Sketch-MoMa: Teleoperation for Mobile Manipulator via Interpretation of Hand-Drawn Sketches
Kosei Tanada, Yuka Iwanaga, Masayoshi Tsuchinaga, Yuji Nakamura, Takemitsu Mori, Remi Sakai, Takashi Yamamoto
TL;DR
Sketch-MoMa tackles the need for accessible teleoperation of mobile manipulators using common 2D devices by grounding hand-drawn sketches on observation images with Vision-Language Models to infer downstream tasks and sketch shapes. It integrates VLM-based grounding with perception-driven object detection, grasp pose selection, and trajectory planning to enable both manipulation and navigation, with a user-in-the-loop feedback mechanism. The approach is validated across 7 tasks and 5 sketch shapes, showing competitive usability relative to a 2D baseline and high real-world task reliability for several actions, while revealing challenges in multi-shape sketches and real-time responsiveness. Overall, the work demonstrates that simple sketches, when interpreted by foundation models, can provide intuitive and actionable guidance for mobile manipulation, with clear avenues for robustness and speed improvements in real-world deployment.
Abstract
To use assistive robots in everyday life, a remote control system with common devices, such as 2D devices, is helpful to control the robots anytime and anywhere as intended.
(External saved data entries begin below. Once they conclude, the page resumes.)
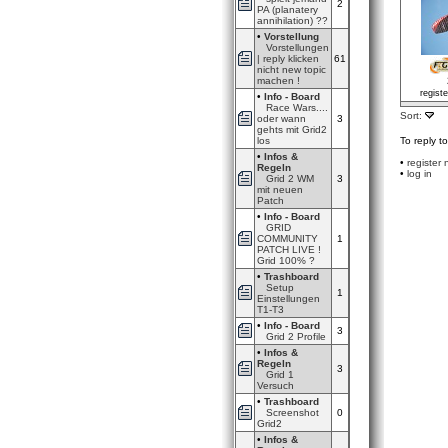
2
PA (planatery
annihilation) ??
•
Vorstellung
Vorstellungen
| reply klicken
61
nicht new topic
machen !
regist
•
Info - Board
Race Wars....
Sort:
oder wann
3
gehts mit Grid2
los
To reply t
•
Infos &
•
register
Regeln
•
log in
Grid 2 WM
3
mit neuen
Patch
•
Info - Board
GRID
COMMUNITY
1
PATCH LIVE !
Grid 100% ?
•
Trashboard
Setup
1
Einstellungen
T1-T3
•
Info - Board
3
Grid 2 Profile
•
Infos &
Regeln
3
Grid 1
Versuch
•
Trashboard
Screenshot
0
Grid2
•
Infos &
Hand-drawn sketches are one of the intuitive ways to control robots with 2D devices. However, since similar sketches have different intentions from scene to scene, existing work needs additional modalities to set the sketches' semantics. This requires complex operations for users and leads to decreasing usability. In this paper, we propose Sketch-MoMa, a teleoperation system using the user-given hand-drawn sketches as instructions to control a robot. We use Vision-Language Models (VLMs) to understand the user-given sketches superimposed on an observation image and infer drawn shapes and low-level tasks of the robot. We utilize the sketches and the generated shapes for recognition and motion planning of the generated low-level tasks for precise and intuitive operations. We validate our approach using state-of-the-art VLMs with 7 tasks and 5 sketch shapes. We also demonstrate that our approach effectively specifies the detailed motions, such as how to grasp and how much to rotate. Moreover, we show the competitive usability of our approach compared with the existing 2D interface through a user experiment with 14 participants.